Lebendig im Raum

Während vieler Jahre begleite ich Menschen aus Organisationen für ein Coaching in die Natur. Raus aus dem Bürokomplex und Durchatmen. Ein paar Schritte gehen und den Kopf lüften. Ein paar weitere Schritte, ein tiefer Seufzer und dann entlang des Flusses im Wald: «Ah das tut gut!» Das darf ich oft erleben.

Das erfrischende, erholsame Gefühl eines Spaziergangs in der einigermassen freien Natur kennen wir alle. Es hat eine gewisse Logik: Als Säugetiere haben wir uns in lebendiger Wechselseitigkeit mit unserer Nische entwickelt. Auf den Bäumen, in der Savanne, in den Halbhöhlen. In überschaubaren Gemeinschaften, sammelnd, jagend, fürsorglich zueinander schauend, stets angewiesen und in Koexistenz mit dem Raum, in dem wir gerade sind. Mit wachen, offenen Sinnen verbunden mit den Tieren, den Wasserläufen, den Früchten, den Jahreszeiten und dem Unterschlupf. Die existentielle Verbundenheit mit dem Raum war nicht nur überlebensnotwendig, sondern bedeutete schlichtweg in schöpferischer Wechselseitigkeit Leben zu gestalten.

Heute sehen viele Lebensrealitäten anders aus: In unseren funktional ausgerichteten Arbeitslandschaften und den eng getakteten Zeitstrukturen beschränkt sich die schöpferische Wechselseitigkeit auf die Glasscheiben, die uns mit der virtuellen Welt verbinden.
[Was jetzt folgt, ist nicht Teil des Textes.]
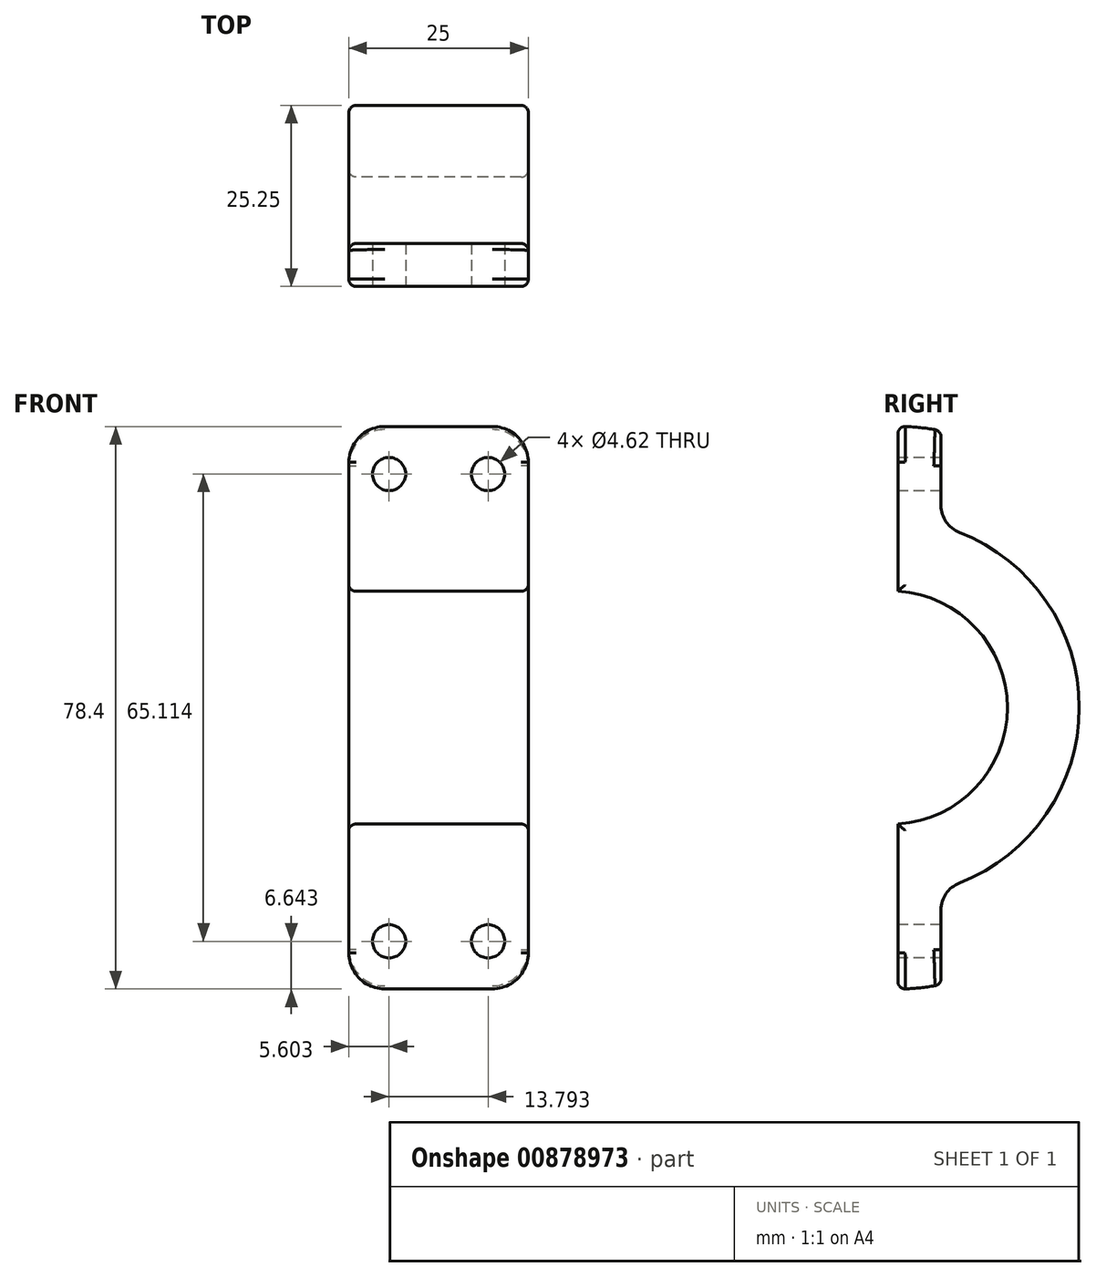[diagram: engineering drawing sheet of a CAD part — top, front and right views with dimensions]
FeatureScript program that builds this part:
annotation { "Feature Type Name" : "Feature", "Feature Type Description" : "" }
export const myFeature = defineFeature(function(context is Context, id is Id, definition is map)
    precondition{}
    {
        {
            var Q0;
            Q0=qCreatedBy(makeId("Right.planeOp"),FACE);
            var sketch = newSketch(context, id + "F0", { "sketchPlane" : qUnion([Q0])});
            skArc(sketch, "E0", {"start": v(1, -16.22) * mm, "mid": v(16.25, 0) * mm, "end": v(1, 16.22) * mm});
            skArc(sketch, "E1.0", {"start": v(9.54, -24.45) * mm, "mid": v(26.25, 0) * mm, "end": v(9.54, 24.45) * mm});
            skLineSegment(sketch, "E2.0", {"start": v(7, -28.18) * mm, "end": v(7, -38.62) * mm});
            skLineSegment(sketch, "E3.0", {"start": v(7, 28.18) * mm, "end": v(7, 38.62) * mm});
            skArc(sketch, "E4.0", {"start": v(1, -39.24) * mm, "mid": v(4.01, -39.04) * mm, "end": v(7, -38.62) * mm});
            skArc(sketch, "E5.trimOffspring", {"start": v(7, 38.62) * mm, "mid": v(4.01, 39.04) * mm, "end": v(1, 39.24) * mm});
            skPoint(sketch, "E6.visualSharp", {"position": v(-5, 25.77) * mm});
            skPoint(sketch, "E7.visualSharp", {"position": v(7, 25.3) * mm});
            skArc(sketch, "E7.filletArc", {"start": v(7, 28.18) * mm, "mid": v(7.7, 25.92) * mm, "end": v(9.54, 24.45) * mm});
            skPoint(sketch, "E8.visualSharp", {"position": v(7, -25.3) * mm});
            skArc(sketch, "E8.filletArc", {"start": v(9.54, -24.45) * mm, "mid": v(7.7, -25.92) * mm, "end": v(7, -28.18) * mm});
            skPoint(sketch, "E9.visualSharp", {"position": v(-5, -25.77) * mm});
            skLineSegment(sketch, "E10.0", {"start": v(1, 16.22) * mm, "end": v(1, 39.25) * mm});
            skLineSegment(sketch, "E11.0", {"start": v(1, -16.22) * mm, "end": v(1, -39.25) * mm});
            skSolve(sketch);
        }
        {
            var Q0;
            Q0=qSketchRegion(id+"F0",true);
            extrude(context, id + "F1", {"entities" : qUnion([Q0]), "endBound" : BoundingType.SYMMETRIC, "depth" : 25 * mm, "offsetDistance" : 25 * mm});
        }
        {
            var Q0;
            Q0=qCreatedBy(makeId("Front.planeOp"),FACE);
            var sketch = newSketch(context, id + "F2", { "sketchPlane" : qUnion([Q0])});
            skCircle(sketch, "E12", {"center": v(6.9, 32.56) * mm, "radius": 2.31 * mm});
            skCircle(sketch, "E13.MirrorC", {"center": v(-6.9, 32.56) * mm, "radius": 2.31 * mm});
            skCircle(sketch, "E14.MirrorC", {"center": v(-6.9, -32.56) * mm, "radius": 2.31 * mm});
            skCircle(sketch, "E15.MirrorC", {"center": v(6.9, -32.56) * mm, "radius": 2.31 * mm});
            skSolve(sketch);
        }
        {
            var Q0;
            Q0=qSketchRegion(id+"F2",true);
            extrude(context, id + "F3", {"entities" : qUnion([Q0]), "operationType" : NewBodyOperationType.REMOVE, "endBound" : BoundingType.THROUGH_ALL, "oppositeDirection" : true, "depth" : 25 * mm, "offsetDistance" : 25 * mm});
        }
        {
            var Q0;
            Q0=makeQuery(id+"F1.opExtrude","CAP_EDGE",EDGE,{"disambiguationData":[OSD([sQuery(id+"F0.wireOp",EDGE,"E5.trimOffspring")])],"isStart":false});
            var Q1;
            Q1=makeQuery(id+"F1.opExtrude","CAP_EDGE",EDGE,{"disambiguationData":[OSD([sQuery(id+"F0.wireOp",EDGE,"E5.trimOffspring")])],"isStart":true});
            var Q2;
            Q2=makeQuery(id+"F1.opExtrude","CAP_EDGE",EDGE,{"disambiguationData":[OSD([sQuery(id+"F0.wireOp",EDGE,"E4.0")])],"isStart":false});
            var Q3;
            Q3=makeQuery(id+"F1.opExtrude","CAP_EDGE",EDGE,{"disambiguationData":[OSD([sQuery(id+"F0.wireOp",EDGE,"E4.0")])],"isStart":true});
            fillet(context, id + "F4", {"entities" : qUnion([Q0, Q1, Q2, Q3]), "radius" : 5 * mm, "tangentPropagation" : true, "allowEdgeOverflow" : false});
        }
        {
            var Q0;
            Q0=makeQuery(id+"F1.opExtrude","CAP_FACE",FACE,{"disambiguationData":[OSD([sQuery(id+"F0.wireOp",EDGE,"E0"),sQuery(id+"F0.wireOp",EDGE,"E1.0"),sQuery(id+"F0.wireOp",EDGE,"g6IvzIde-RPpm-J4Ch-rFcU-dSb5MLyEbczB"),sQuery(id+"F0.wireOp",EDGE,"LpNSRWhE-LSOE-Vq07-Rzua-Ym4zSv88PilT"),sQuery(id+"F0.wireOp",EDGE,"E2.0"),sQuery(id+"F0.wireOp",EDGE,"E3.0"),sQuery(id+"F0.wireOp",EDGE,"E4.0"),sQuery(id+"F0.wireOp",EDGE,"E5.trimOffspring"),sQuery(id+"F0.wireOp",EDGE,"E7.filletArc"),sQuery(id+"F0.wireOp",EDGE,"E8.filletArc")])],"isStart":true});
            var Q1;
            Q1=makeQuery(id+"F1.opExtrude","CAP_FACE",FACE,{"disambiguationData":[OSD([sQuery(id+"F0.wireOp",EDGE,"E0"),sQuery(id+"F0.wireOp",EDGE,"E1.0"),sQuery(id+"F0.wireOp",EDGE,"g6IvzIde-RPpm-J4Ch-rFcU-dSb5MLyEbczB"),sQuery(id+"F0.wireOp",EDGE,"LpNSRWhE-LSOE-Vq07-Rzua-Ym4zSv88PilT"),sQuery(id+"F0.wireOp",EDGE,"E2.0"),sQuery(id+"F0.wireOp",EDGE,"E3.0"),sQuery(id+"F0.wireOp",EDGE,"E4.0"),sQuery(id+"F0.wireOp",EDGE,"E5.trimOffspring"),sQuery(id+"F0.wireOp",EDGE,"E7.filletArc"),sQuery(id+"F0.wireOp",EDGE,"E8.filletArc")])],"isStart":false});
            fillet(context, id + "F5", {"entities" : qUnion([Q0, Q1]), "radius" : 1 * mm, "tangentPropagation" : true, "allowEdgeOverflow" : false});
        }
    });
Und auf die Kaffeemaschine, und auch nur dann, wenn wir selber Wasser und Bohnen nachfüllen müssen ;-). Oft fehlen in diesen Räumen die Resonanzerfahrungen, die lebendige Beziehung zum Raum und zu den Dingen, die, wie wir gesehen haben, einen wesentlichen Teil unseres Menschseins ausmachen. Isolationsdynamiken begleitet mit gesundheitlichen Folgen auf psychischer und körperlicher Ebene sind Folgen, die wir in vielen Organisationen beobachten können.

Hartmut Rosa, ein Soziologe, der sich intensiv mit den Beschleunigungsdynamiken in unseren Gesellschaften auseinandersetzt, spricht auch von einem Gefühl der Entfremdung. Die Dinge um uns herum sprechen nicht mehr mit uns, berühren uns nicht mehr, die Welt per Knopfdruck wird stumm. Interessant ist, dass er als «Gegenmittel» nicht die Entschleunigung sieht, sondern die Resonanzerfahrung. Eine Art und Weise durch den Alltag zu gehen, in der ich wahrnehme, was um mich herum ist. Eine Offenheit mich von Zeichen ansprechen und mich berühren ja sogar bewegen zu lassen. Die Emotion hat diese Bewegung im Wort enthalten und bekommt unter diesem Aspekt eine besondere Bedeutung.

«Resonanz verlangt, dass wir der Welt wieder zuhören, dass wir offen sind für die Stimmen der Menschen, der Dinge und der Natur.»
Hartmut Rosa, Resonanz, S. 316

Coachend unterwegs bleiben die Menschen manchmal stehen und schauen genauer hin. In die Weite der Landschaft oder auf das kleine Unscheinbare am Wegrand. Oft machen sie dann ein Foto. Ich frage dann nach: «was siehst du?», «was gefällt Dir daran?» und dann «Und angenommen dieses Glitzern in den Bäumen hätte etwas mit Deinem Thema zu tun. Was erzählt es Dir?»

«Wo stehst Du grad?» oder «wie und in welche Richtung wollen wir weitergehen?» Wenn diese Fragen sich nicht nur auf den Coachingprozess beziehen, sondern auf das ganz konkrete «hier stehen» und Schritt für Schritt unterwegs sein in der Landschaft, fliesst eine andere Qualität der Lebendigkeit ein.